The number of passengers that legally entered or left the capital dropped nearly 35 percent compared to the number for the same period of last year, as a result of the impact of the SARS outbreak during the past six months.

However, the number of illegal entry and exit passengers increased by 31 percent compared to figures for the same period last year, the China News Service reported Tuesday.

About 150 mainland passengers were found passing through the airport with both real and forged passports. Some of them hid their forged passports inside the covers of calculators or in vacuum flasks.

The bureau also found that some Chinese citizens went abroad and acquired forged passports of foreign countries, and then used them to enter other foreign countries.

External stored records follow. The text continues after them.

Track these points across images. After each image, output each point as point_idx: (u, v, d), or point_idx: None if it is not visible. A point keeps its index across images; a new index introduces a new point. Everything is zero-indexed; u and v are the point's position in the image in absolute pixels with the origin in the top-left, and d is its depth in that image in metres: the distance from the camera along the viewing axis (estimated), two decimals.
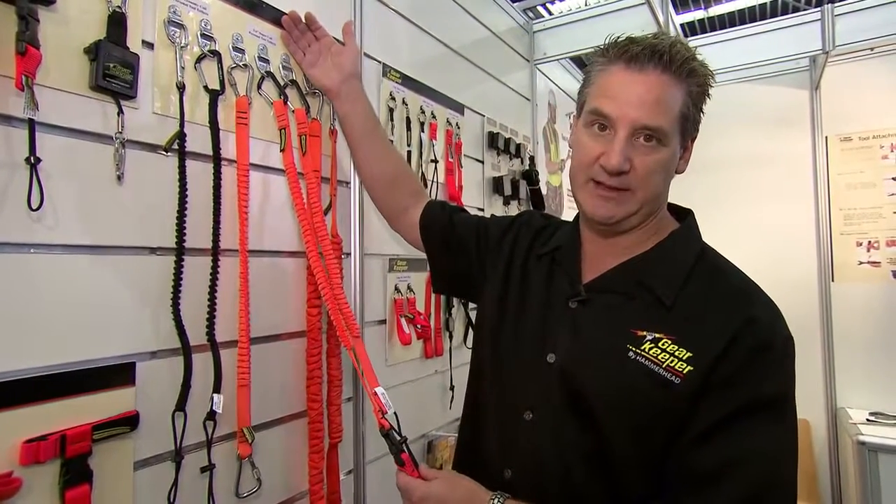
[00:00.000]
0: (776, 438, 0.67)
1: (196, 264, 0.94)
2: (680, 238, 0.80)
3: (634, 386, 0.71)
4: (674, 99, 0.73)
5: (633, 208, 0.75)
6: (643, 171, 0.73)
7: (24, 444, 0.70)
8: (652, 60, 0.72)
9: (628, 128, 0.72)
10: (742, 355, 0.67)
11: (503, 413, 0.84)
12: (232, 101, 1.01)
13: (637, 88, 0.72)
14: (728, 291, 0.74)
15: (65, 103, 0.78)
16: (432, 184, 1.58)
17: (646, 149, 0.73)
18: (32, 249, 0.74)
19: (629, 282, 0.78)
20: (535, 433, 0.78)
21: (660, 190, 0.77)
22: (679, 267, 0.76)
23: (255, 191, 1.04)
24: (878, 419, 2.31)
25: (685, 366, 0.68)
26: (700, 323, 0.71)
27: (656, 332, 0.72)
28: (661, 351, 0.70)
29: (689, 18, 2.95)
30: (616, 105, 0.73)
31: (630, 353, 0.72)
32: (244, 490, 1.00)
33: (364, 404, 1.33)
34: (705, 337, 0.69)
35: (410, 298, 1.50)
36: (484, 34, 1.98)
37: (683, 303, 0.73)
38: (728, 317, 0.70)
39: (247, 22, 1.06)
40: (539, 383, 0.79)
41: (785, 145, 2.73)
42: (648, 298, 0.75)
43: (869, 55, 2.52)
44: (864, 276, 2.53)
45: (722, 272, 0.77)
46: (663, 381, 0.69)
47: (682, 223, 0.83)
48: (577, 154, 0.79)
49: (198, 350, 0.93)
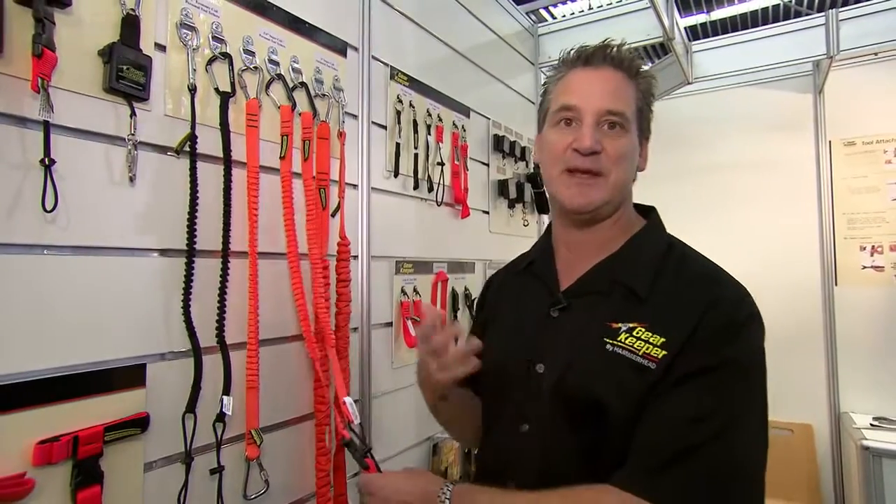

The bureau also cracked down on nearly 100 foreign passengers who used the Beijing airport as a springboard to stow away to other countries. They mainly came from western Asia, the Middle East, Africa and some countries neighboring China.

In March this year, for example, the bureau found seven forged Hong Kong passports and one forged Taiwan passport in the luggage of a passenger surnamed Tan, who came from Southeast Asia, when the person was going to take flight MS869.

Tan was trying to take seven passengers from East China's Zhejiang and Fujian provinces to Cairo via Beijing, and then stow them away on the flight to Europe via Cairo.